ワインのオフフレイバーのひとつ、ブショネ。

日本ワインに興味を持ち、ワインの勉強をし始めた方の中にはブショネに興味を持っている方も多いのではないでしょうか。

近年ブショネのワインは減少してきたものの、海外産ワインや日本ワインでもごくまれに存在するため、知識として入れておいて損はありません。

ここでは、ワイン初心者向けにブショネについて簡単に解説していきたいと思います。

ブショネとは?

ブショネとは、簡単にいえば汚染されたコルクによってワインが劣化してしまっている状態のこと。

その名は、フランス語でコルクを意味する「ブション(bouchon)」が由来だといわれています。

ブショネで汚染されたワインは、“放置された雑巾”や“濡れたダンボール”など表現されるなど、とにかくワインを台無しにする厄介もの。

一度、ブショネの影響を受けたワインは復活することはなく、基本的には廃棄されているようです。

+ + +

課題 A: ブショネに関する文章の内容と合うかどうかを、次の(i)〜(iii)それぞれについて「はい」か「いいえ」で答え、判断の決め手となる本文の語句を原文どおりに引用しなさい。(i) ブショネという名は、フランス語でコルクを指す語に由来するといわれている。(ii) ブショネの影響を受けたワインも、時間をおけば元に戻る。(iii) ブショネのワインは、近年増えてきている。
課題 B: ブショネに関する文章を、最後の一文の後から書き継ぎなさい。
後に続く行は、解答には用いません。

表示データ:
+ + +

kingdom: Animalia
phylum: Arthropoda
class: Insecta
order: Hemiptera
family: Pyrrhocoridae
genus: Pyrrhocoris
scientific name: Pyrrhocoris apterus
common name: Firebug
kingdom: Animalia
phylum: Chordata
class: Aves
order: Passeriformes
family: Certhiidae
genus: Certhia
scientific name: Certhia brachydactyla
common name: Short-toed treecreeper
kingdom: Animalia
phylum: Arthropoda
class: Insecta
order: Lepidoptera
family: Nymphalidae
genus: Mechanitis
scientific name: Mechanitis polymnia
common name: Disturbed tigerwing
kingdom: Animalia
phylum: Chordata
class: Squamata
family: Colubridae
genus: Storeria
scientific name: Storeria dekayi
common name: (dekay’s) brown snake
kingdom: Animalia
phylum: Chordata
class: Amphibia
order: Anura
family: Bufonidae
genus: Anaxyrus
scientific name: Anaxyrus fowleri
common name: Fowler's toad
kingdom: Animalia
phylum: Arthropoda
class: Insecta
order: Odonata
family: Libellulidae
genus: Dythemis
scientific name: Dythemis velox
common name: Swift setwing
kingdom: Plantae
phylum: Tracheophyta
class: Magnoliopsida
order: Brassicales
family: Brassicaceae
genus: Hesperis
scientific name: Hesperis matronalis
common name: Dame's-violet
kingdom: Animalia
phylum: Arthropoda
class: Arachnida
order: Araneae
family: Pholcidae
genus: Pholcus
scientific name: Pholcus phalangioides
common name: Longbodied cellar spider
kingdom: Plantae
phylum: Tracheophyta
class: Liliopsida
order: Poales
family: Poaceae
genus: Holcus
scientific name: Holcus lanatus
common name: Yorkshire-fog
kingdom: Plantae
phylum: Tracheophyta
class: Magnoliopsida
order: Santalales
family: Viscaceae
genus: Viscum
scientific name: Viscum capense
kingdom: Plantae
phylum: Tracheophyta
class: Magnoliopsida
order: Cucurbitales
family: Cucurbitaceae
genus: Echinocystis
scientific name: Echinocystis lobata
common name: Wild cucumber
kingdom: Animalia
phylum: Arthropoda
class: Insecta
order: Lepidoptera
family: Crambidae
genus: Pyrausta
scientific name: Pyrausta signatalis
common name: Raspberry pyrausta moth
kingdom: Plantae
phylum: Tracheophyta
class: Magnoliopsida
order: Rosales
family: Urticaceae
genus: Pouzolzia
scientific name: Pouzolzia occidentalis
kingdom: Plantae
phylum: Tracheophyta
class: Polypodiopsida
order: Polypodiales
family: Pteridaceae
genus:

+ + +

解答 A:
(i) はい。「その名は、フランス語でコルクを意味する「ブション(bouchon)」が由来だといわれています。」
(ii) いいえ。「一度、ブショネの影響を受けたワインは復活することはなく」
(iii) いいえ。「近年ブショネのワインは減少してきたものの」

解答 B:
そんなブショネですが、試飲会やレストラン、ワインバーなどで、“すみません。これ…ブショネですよね?”と言っている方を多く見かけます。

しかし、「ブショネ」とは一体どんなものなのか、しっかりと説明できる方は少なくないでしょう。

ブショネの基本について下記にまとめました。

  • TCAについて
  • TCAはどこからやってくる?
  • ブショネを防ぐには?

それぞれ解説していきます。

TCAについて

ブショネを引き起こすのは、TCA(2、4、6-トリクロロアニソール)と呼ばれる化学物質といわれています。(またテトラクロロアニソールも関連)

ほか、アニソール類もコルク汚染に一役買っているようですが、TCAが主犯格であることは間違いないでしょう。

TCAにおかされたコルクは、ごく少量であってもワインに深刻なダメージを与えるため、打栓後すぐにワインを劣化させてしまいます。

TCAの発生率は異論があるもののワイン全体の2%といわれており、100本に2本の割合で発生すると考えると比較的多いと考えることができるでしょう。

TCAはどこからやってくる?

TCAが発生するコルクは特別な場所で保管されているわけではなく、あくまでほかコルクと同じ場所で保存され、打栓されています。

では、なぜTCAが発生するのでしょうか。

まずTCAに関連しているのは塩素だといわれています。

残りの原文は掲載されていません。